Love (Angels and Airwaves)



A version of this review appeared in The Age, August 30, 2012.

Music accompanies most films, but rarely is a full-length film made to accompany a piece of music.  One exception is this pretentious and derivative science-fiction head trip, commissioned by the band Angels and Airwaves – the current project of former Blink 182 frontman Tom DeLonge – to tie in with their 2010 album Love.

The first stretch of the film is a feeble imitation of The Thin Red Line, with fragmentary images of the American Civil War backed by a folksy philosophical voiceover. Then we move onto the main event – a feeble imitation of 2001: A Space Odyssey with the star Gunner Wright alone on screen much of the time as an astronaut far from home and slowly cracking up.

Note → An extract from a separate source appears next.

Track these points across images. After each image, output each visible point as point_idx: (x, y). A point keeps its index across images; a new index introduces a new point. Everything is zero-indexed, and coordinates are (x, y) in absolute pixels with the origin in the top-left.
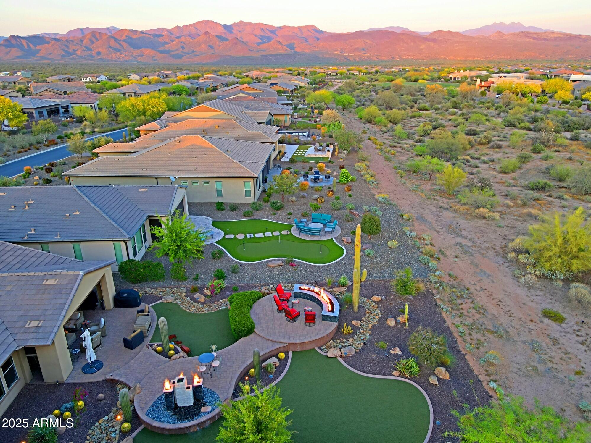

The uneventful storyline might not have been a problem, except that the writer-director William Eubank has no clue how to depict feelings of boredom and frustration without making the viewer feel bored and frustrated as well.  The music is wishy-washy ambient stuff, hard to care about either way.

A sometime camera technician, Eubank reportedly worked on Love for four years, shooting on sets built in his parents' backyard and enlisting the help of the local historical re-enactment club. Under the circumstances, the images are reasonably polished, using an ingenious range of technical tricks – askew close-ups, eerie lighting, restricted depth of field – to make up for limited resources. Eubank may well have a future as a cinematographer, or in the special effects business.  But a filmmaker he ain't.